The second tool is support. Sometimes we need to grieve alone, to curl up in a ball in the corner of the bed and sob. Other times we need our grief to be witnessed. We pick up the phone and pray someone answers, someone who can hold the space of grief without interjecting many words. If possible, we allow ourselves to be witnessed by the actual presence of loving others, letting them hold us as our body rocks and shakes until that wave of grief washes through.

The third tool is expression. We are gifted with many ways to transpose the grief from pain to wisdom: we write, dance, paint, act, draw, photograph, sing. To grieve is human. When we stop fighting the grief and extend the hand of our individual paintbrush onto the canvas of our life, the pain becomes manageable.

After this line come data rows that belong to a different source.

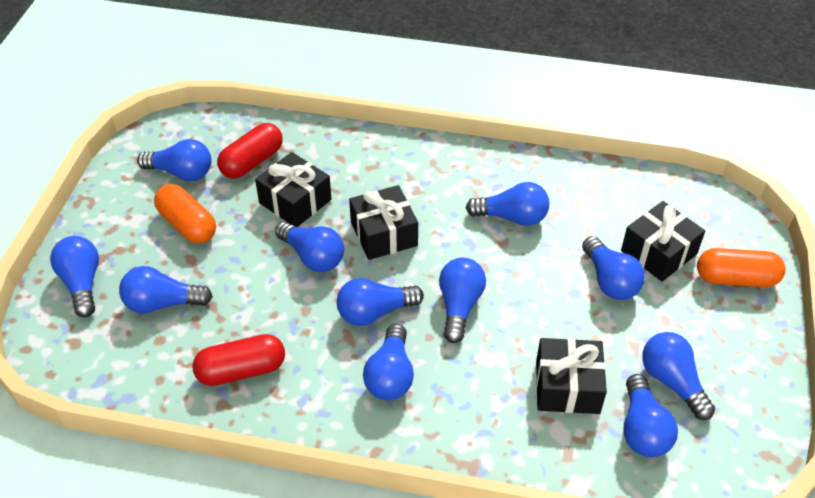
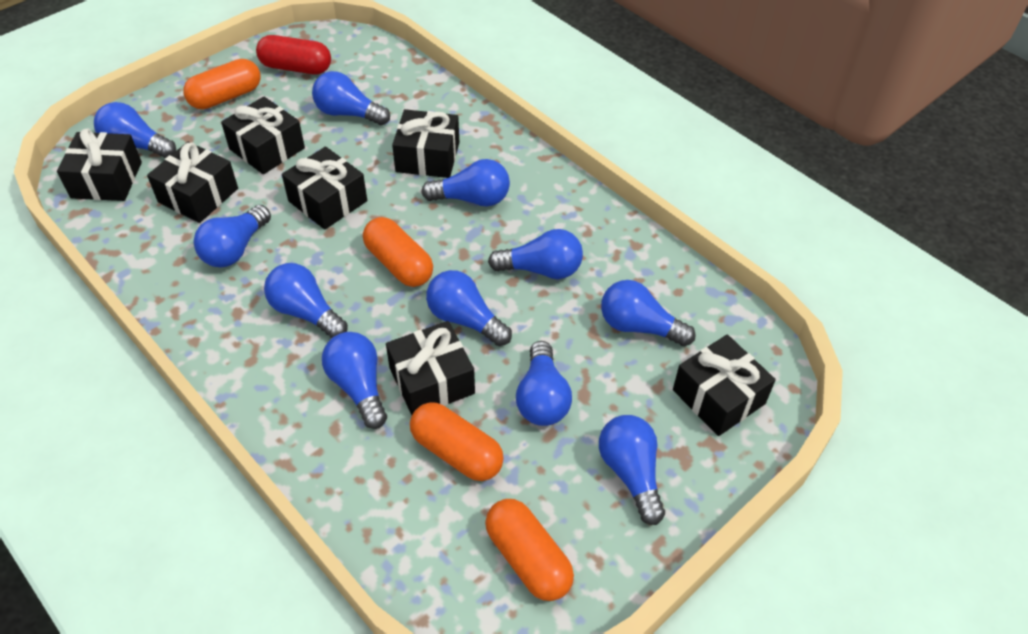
black gift: 4 -> 7
orange capsule: 2 -> 4
red capsule: 2 -> 1

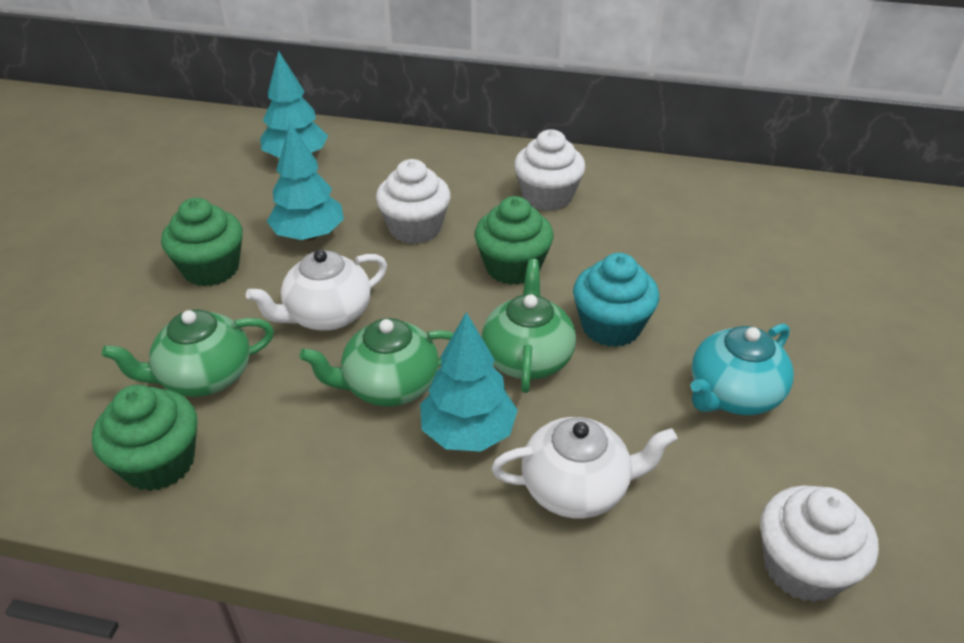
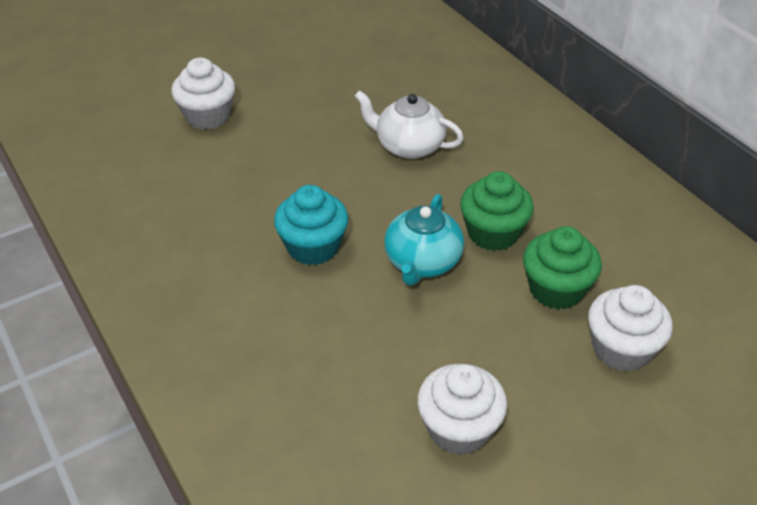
green cupcake: 3 -> 2
green teapot: 3 -> 0
turquoise tree: 3 -> 0
white teapot: 2 -> 1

I don’t know that we ever fully heal from loss. When someone we love leaves the planet, an emptiness remains, the space in our heart that they occupied while they were here. We can say that the love never dies, which I believe to be true, but our human selves in our human bodies will always remember and long for the physical, here-and-now connection that we once shared. A scent, a dream, a place triggers a memory and we’re flooded back into the place of grief, missing our beloved person or animal. Then we cry, talk, express, and move onto to the next moment of our life, the love of this life, of others who remain, enfolding the place in the heart where the departed once lived.

In the end, it’s a choice we make: to remain safe in the narrow realm of the protected heart or to dive off the dock of our fear and swim out into the bottomless sea of loving. In saying yes to the risk, we say yes to the love. For me, it’s the only sea I want to be swimming in: dark and blue waters, giant swells and calm days, rainbow fish and barracudas, and more and more, as the years pass on, the warm, soft island sand that enfolds us, the trees that shade us, the sky that gives us shelter. I choose risk. I choose vulnerability. I choose love, again and again and again.